Quick, what's the tallest mountain in the world? Easy: Mt. Everest. Something something common knowledge; something something that one Tennyson line about geography and time. Everest reigns, all 29,000 feet worth. Just don't let old Chomolungma overshadow any other of Earth's lesser known, if equally stunning peaks.

Take For the Love of Mountains, a new visualization by Al Boardman. In a mere two minutes, Boardman takes us up and over a handful of these sometimes-overlooked mountains, in turn putting the natural world—and our pathetic little place in it—into a new and dizzying perspective.To wit:

  • the hardest mountain to climb (K2) 
  • the most dangerous mountain (Annapurnai) 
  • the tallest unscaled mountain (Gangkhar Puensum)
  • the highest active volcano (Ojos del Salado)
  • the most sacred mountain (Kailash)
  • the fattest mountain (Logan)
  • the highest "free-standing" mountain (Kilimanjaro)
  • the tallest from base to summit (Mauna Kea)
  • the most climbed (Monadnock)

Granted, I'm slightly skeptical about some of these superlatives. If you ask me, any of these could be rightly be crowned "the most difficult mountain to climb". And "most climbed"? Really? How do you even quantify that?

Anyway, we live on a (cosmically speaking) very modest-sized rock that's spiked by a range of extremely large rocks far beyond just Everest. It's about high time someone decided they shouldn't be given such short shrift.

__REQUIRED ACTION 1__:
Write out the rows again, everything from the one containing "Locate an element on the screen. Image" down to the one containing "At what (x,y)", with "air flow direction" swapped for "airflow direction" and nothing else changed. Give only those rows.

__SUPPLIED ENTRIES__:
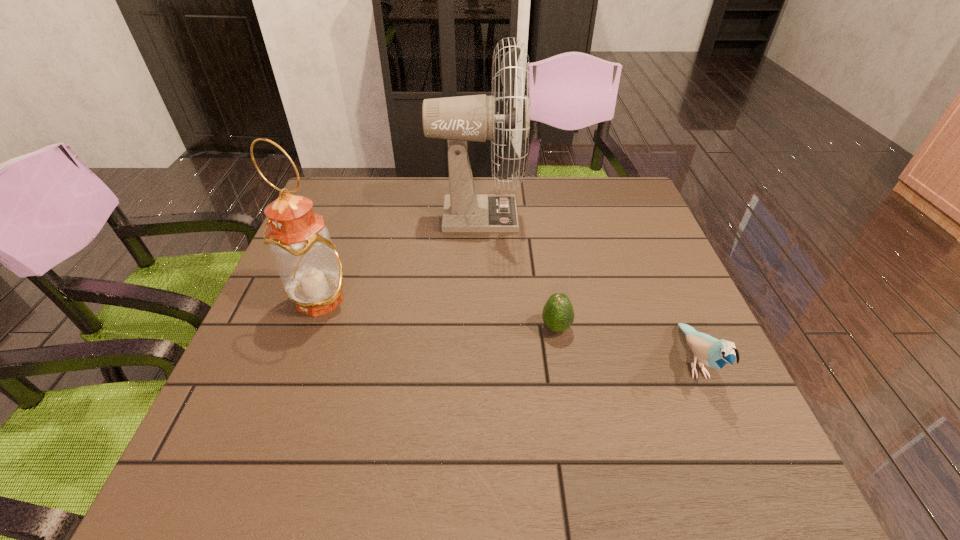
Point out which object is positioned as the third nearest to the second object from right to left. Please provide its 2D coordinates. Your answer should be formatted as a tuple, i.e. [(x, y)], where the tuple contains the x and y coordinates of a point satisfying the conditions above.

[(310, 269)]

Find the location of a particular element. The width and height of the screenshot is (960, 540). the third closest object relative to the fan is located at coordinates (712, 352).

Locate an element on the screen. This screenshot has width=960, height=540. vacant position in the image that satisfies the following two spatial constraints: 1. on the air flow direction of the shortest object; 2. on the right side of the farthest object is located at coordinates (475, 328).

Locate an element on the screen. Image resolution: width=960 pixels, height=540 pixels. vacant area in the image that satisfies the following two spatial constraints: 1. on the back side of the avocado; 2. on the air flow direction of the fan is located at coordinates (538, 215).

Locate an element on the screen. The width and height of the screenshot is (960, 540). free location that satisfies the following two spatial constraints: 1. on the air flow direction of the avocado; 2. on the left side of the fan is located at coordinates (475, 328).

Where is `free location that satisfies the following two spatial constraints: 1. on the air flow direction of the third object from right to left; 2. on the left side of the shortest object`? free location that satisfies the following two spatial constraints: 1. on the air flow direction of the third object from right to left; 2. on the left side of the shortest object is located at coordinates (475, 328).

This screenshot has height=540, width=960. I want to click on free space in the image that satisfies the following two spatial constraints: 1. on the air flow direction of the farthest object; 2. on the back side of the shortest object, so click(x=475, y=328).

At what (x,y) coordinates should I click in order to perform the action: click on free spot that satisfies the following two spatial constraints: 1. on the air flow direction of the third object from right to left; 2. on the left side of the avocado. Please return your answer as a coordinate pair (x, y). The width and height of the screenshot is (960, 540). Looking at the image, I should click on [x=475, y=328].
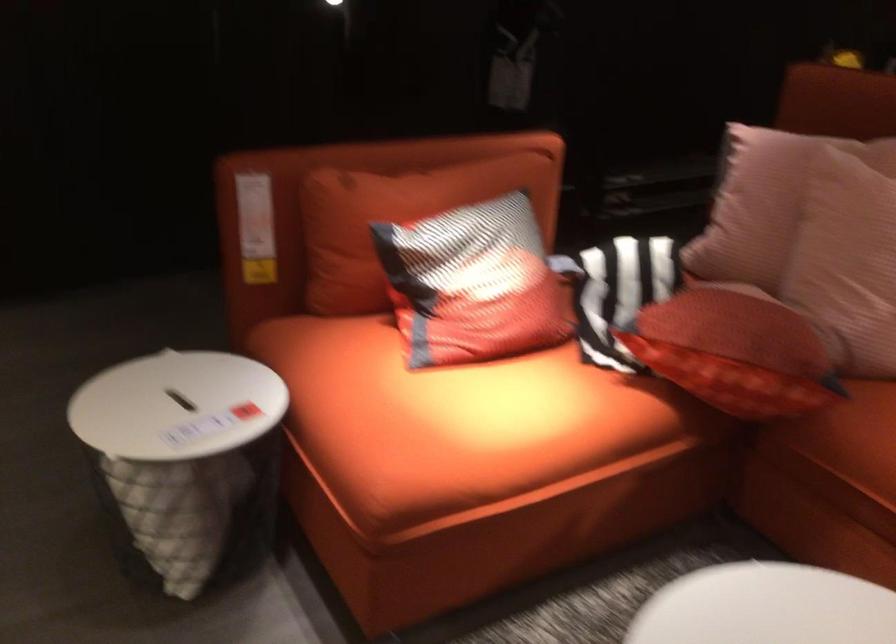
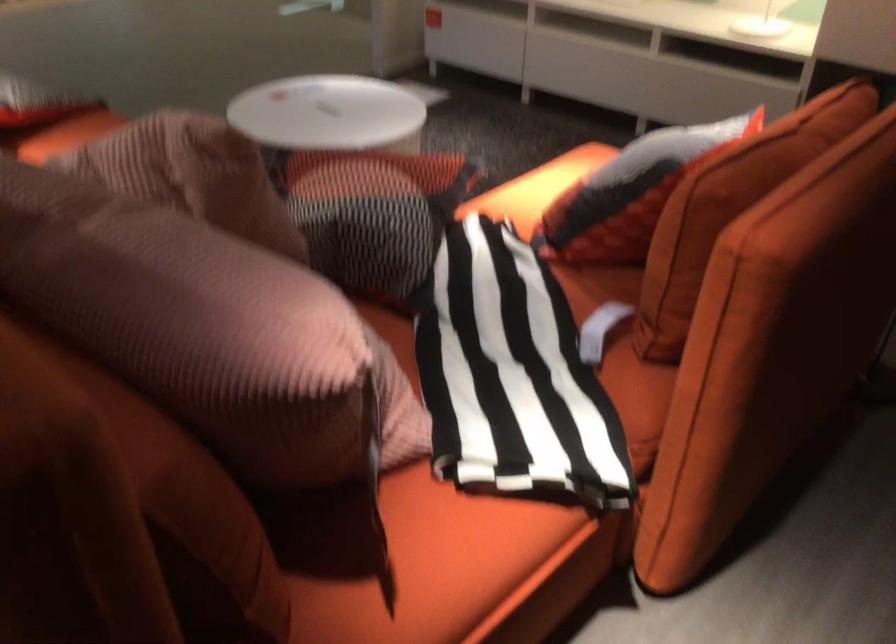
Locate, in the second image, the point that corresponds to (x=631, y=270) in the first image.

(512, 375)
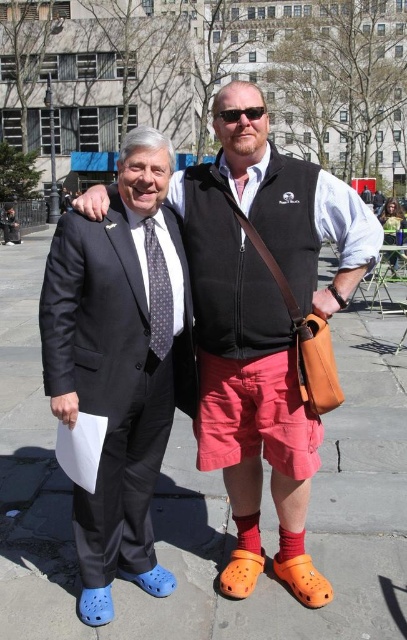
You are a photographer setting up for a group photo. You notice the gray concrete pavement at center and the sunglasses at center in the scene. Which object is wider when viewed from above?

The gray concrete pavement at center is wider than the sunglasses at center.

Consider the image. You are a photographer trying to capture a closeup shot of the dark gray dotted tie at center and the sunglasses at center. Since you want to focus on both objects equally, which object should you adjust your camera focus on first considering their sizes?

The dark gray dotted tie at center is larger in size compared to the sunglasses at center, so you should focus on the dark gray dotted tie at center first to ensure it is in clear view before adjusting for the smaller sunglasses at center.

You are trying to determine which object is taller between the gray concrete pavement at center and the sunglasses at center. Based on the scene description, which one is taller?

The gray concrete pavement at center is taller than the sunglasses at center according to the description.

__REQUIRED ACTION 2__:
Which mountain does the mountains post call the fattest?

__RESULT 1__:
Locate an element on the screen. Image resolution: width=960 pixels, height=540 pixels. vacant area in the image that satisfies the following two spatial constraints: 1. on the back side of the avocado; 2. on the airflow direction of the fan is located at coordinates (538, 215).

Locate an element on the screen. The width and height of the screenshot is (960, 540). free location that satisfies the following two spatial constraints: 1. on the airflow direction of the avocado; 2. on the left side of the fan is located at coordinates (475, 328).

Where is `free location that satisfies the following two spatial constraints: 1. on the airflow direction of the third object from right to left; 2. on the left side of the shortest object`? free location that satisfies the following two spatial constraints: 1. on the airflow direction of the third object from right to left; 2. on the left side of the shortest object is located at coordinates (475, 328).

This screenshot has height=540, width=960. I want to click on free space in the image that satisfies the following two spatial constraints: 1. on the airflow direction of the farthest object; 2. on the back side of the shortest object, so click(x=475, y=328).

At what (x,y) coordinates should I click in order to perform the action: click on free spot that satisfies the following two spatial constraints: 1. on the airflow direction of the third object from right to left; 2. on the left side of the avocado. Please return your answer as a coordinate pair (x, y). The width and height of the screenshot is (960, 540). Looking at the image, I should click on [x=475, y=328].

__RESULT 2__:
Logan